DATA –
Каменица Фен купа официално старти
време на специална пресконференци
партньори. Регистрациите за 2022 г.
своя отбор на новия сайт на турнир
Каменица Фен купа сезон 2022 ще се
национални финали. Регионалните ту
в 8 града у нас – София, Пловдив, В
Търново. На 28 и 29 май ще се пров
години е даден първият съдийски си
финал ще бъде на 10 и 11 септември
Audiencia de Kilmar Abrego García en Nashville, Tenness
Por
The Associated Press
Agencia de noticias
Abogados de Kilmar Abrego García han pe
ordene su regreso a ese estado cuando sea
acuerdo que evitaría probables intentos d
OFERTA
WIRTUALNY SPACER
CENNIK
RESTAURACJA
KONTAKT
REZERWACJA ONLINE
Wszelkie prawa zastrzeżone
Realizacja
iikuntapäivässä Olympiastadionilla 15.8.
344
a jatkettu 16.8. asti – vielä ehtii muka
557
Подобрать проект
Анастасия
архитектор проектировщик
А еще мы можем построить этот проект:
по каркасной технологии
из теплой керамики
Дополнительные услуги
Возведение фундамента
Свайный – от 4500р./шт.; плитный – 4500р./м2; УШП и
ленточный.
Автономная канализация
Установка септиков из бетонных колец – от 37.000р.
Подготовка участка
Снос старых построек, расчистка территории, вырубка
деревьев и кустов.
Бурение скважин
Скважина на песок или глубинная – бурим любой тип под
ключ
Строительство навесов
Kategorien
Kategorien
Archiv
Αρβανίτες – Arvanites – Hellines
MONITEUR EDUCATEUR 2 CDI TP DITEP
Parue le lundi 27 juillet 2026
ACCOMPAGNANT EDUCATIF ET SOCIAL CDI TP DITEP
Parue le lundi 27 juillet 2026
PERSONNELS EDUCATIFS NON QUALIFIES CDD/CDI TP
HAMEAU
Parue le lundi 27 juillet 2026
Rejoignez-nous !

---

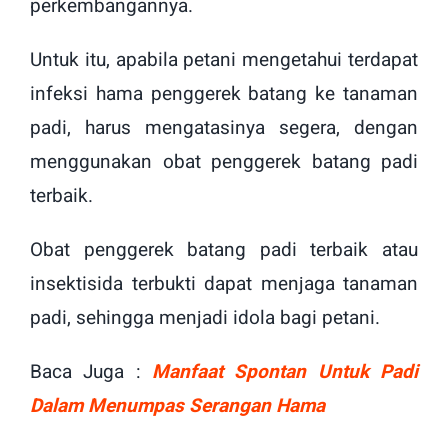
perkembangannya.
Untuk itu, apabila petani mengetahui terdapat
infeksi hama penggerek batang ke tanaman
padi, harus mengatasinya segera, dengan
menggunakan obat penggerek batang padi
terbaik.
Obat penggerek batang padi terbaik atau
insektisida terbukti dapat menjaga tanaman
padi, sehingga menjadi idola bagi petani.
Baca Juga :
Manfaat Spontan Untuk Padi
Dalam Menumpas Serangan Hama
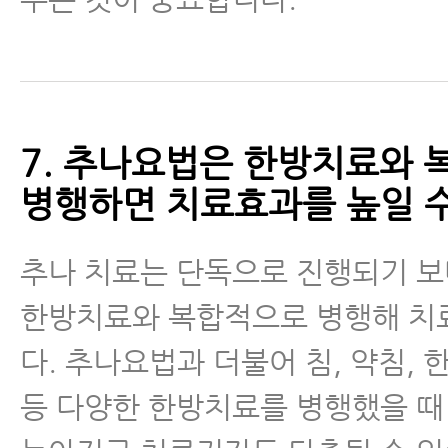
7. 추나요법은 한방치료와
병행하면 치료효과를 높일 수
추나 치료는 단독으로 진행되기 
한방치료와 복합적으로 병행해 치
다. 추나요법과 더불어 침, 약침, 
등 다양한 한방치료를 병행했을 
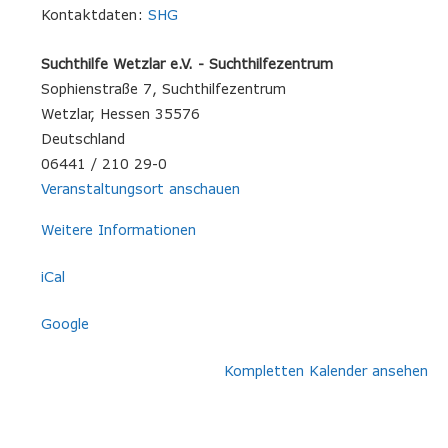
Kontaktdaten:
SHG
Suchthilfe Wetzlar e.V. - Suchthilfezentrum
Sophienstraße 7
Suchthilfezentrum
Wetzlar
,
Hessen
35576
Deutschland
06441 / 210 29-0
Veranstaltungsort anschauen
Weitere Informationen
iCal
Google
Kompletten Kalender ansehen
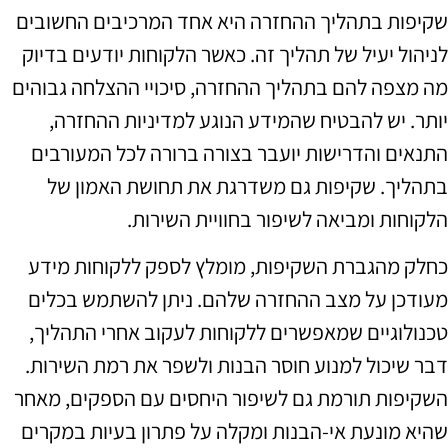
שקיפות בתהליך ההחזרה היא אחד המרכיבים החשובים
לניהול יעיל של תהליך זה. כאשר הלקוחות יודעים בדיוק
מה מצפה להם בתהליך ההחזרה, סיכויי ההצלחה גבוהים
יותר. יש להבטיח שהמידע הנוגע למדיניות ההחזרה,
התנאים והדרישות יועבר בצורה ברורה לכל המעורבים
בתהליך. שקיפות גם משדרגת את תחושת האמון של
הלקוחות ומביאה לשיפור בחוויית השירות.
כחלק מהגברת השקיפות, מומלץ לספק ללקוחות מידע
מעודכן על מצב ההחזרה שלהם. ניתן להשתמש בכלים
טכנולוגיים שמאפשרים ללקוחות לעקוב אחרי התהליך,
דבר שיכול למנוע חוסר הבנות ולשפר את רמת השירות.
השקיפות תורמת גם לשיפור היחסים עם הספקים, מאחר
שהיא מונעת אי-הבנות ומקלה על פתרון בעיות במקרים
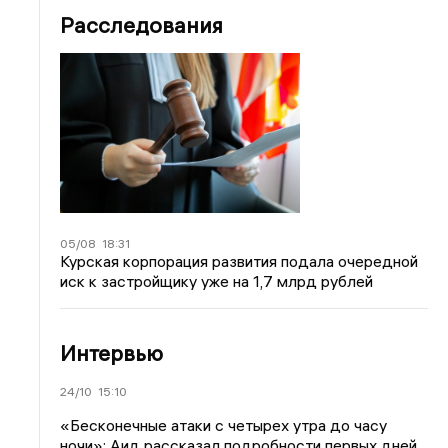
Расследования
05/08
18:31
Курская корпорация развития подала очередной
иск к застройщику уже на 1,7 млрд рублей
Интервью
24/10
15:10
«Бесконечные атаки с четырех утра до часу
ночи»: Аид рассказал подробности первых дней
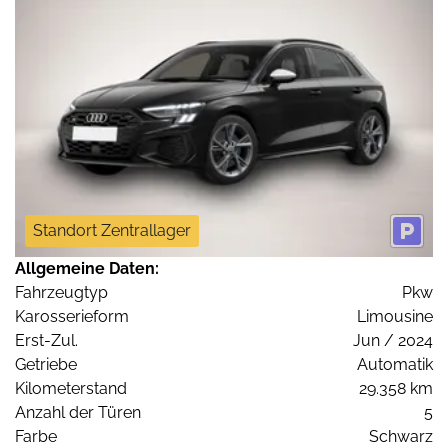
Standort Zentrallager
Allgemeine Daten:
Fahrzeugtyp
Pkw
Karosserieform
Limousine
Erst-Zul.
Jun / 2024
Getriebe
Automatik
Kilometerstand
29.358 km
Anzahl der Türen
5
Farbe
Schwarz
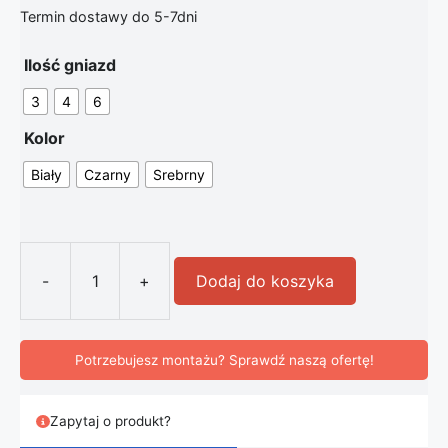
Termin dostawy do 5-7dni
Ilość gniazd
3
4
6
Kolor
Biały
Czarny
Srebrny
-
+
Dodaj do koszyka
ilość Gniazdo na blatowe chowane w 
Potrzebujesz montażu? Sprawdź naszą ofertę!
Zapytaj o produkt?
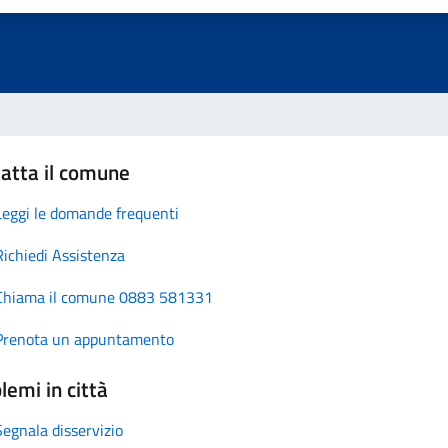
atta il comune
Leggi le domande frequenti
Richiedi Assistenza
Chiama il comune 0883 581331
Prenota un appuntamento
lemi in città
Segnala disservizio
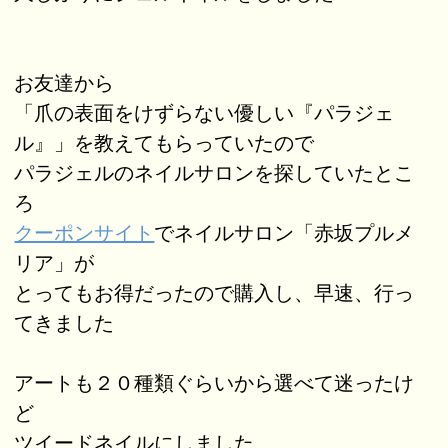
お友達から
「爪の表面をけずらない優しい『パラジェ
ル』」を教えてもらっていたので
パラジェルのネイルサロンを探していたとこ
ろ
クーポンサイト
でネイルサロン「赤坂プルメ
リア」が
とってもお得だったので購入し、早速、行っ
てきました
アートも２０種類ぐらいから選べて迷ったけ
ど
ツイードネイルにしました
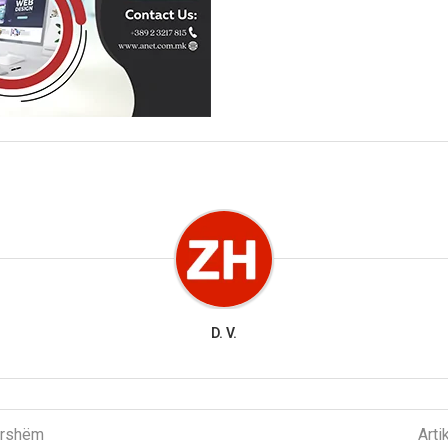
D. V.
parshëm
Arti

EXERCISE DETAILS –
Above are the records; print exactly the lines from the line with "Търново. На 28 и 29 май ще се пров" to the line with "Автономная канализация", including both, and nothing else.

PROBLEM SOLUTION –
Търново. На 28 и 29 май ще се пров
години е даден първият съдийски си
финал ще бъде на 10 и 11 септември
Audiencia de Kilmar Abrego García en Nashville, Tenness
Por
The Associated Press
Agencia de noticias
Abogados de Kilmar Abrego García han pe
ordene su regreso a ese estado cuando sea
acuerdo que evitaría probables intentos d
OFERTA
WIRTUALNY SPACER
CENNIK
RESTAURACJA
KONTAKT
REZERWACJA ONLINE
Wszelkie prawa zastrzeżone
Realizacja
iikuntapäivässä Olympiastadionilla 15.8.
344
a jatkettu 16.8. asti – vielä ehtii muka
557
Подобрать проект
Анастасия
архитектор проектировщик
А еще мы можем построить этот проект:
по каркасной технологии
из теплой керамики
Дополнительные услуги
Возведение фундамента
Свайный – от 4500р./шт.; плитный – 4500р./м2; УШП и
ленточный.
Автономная канализация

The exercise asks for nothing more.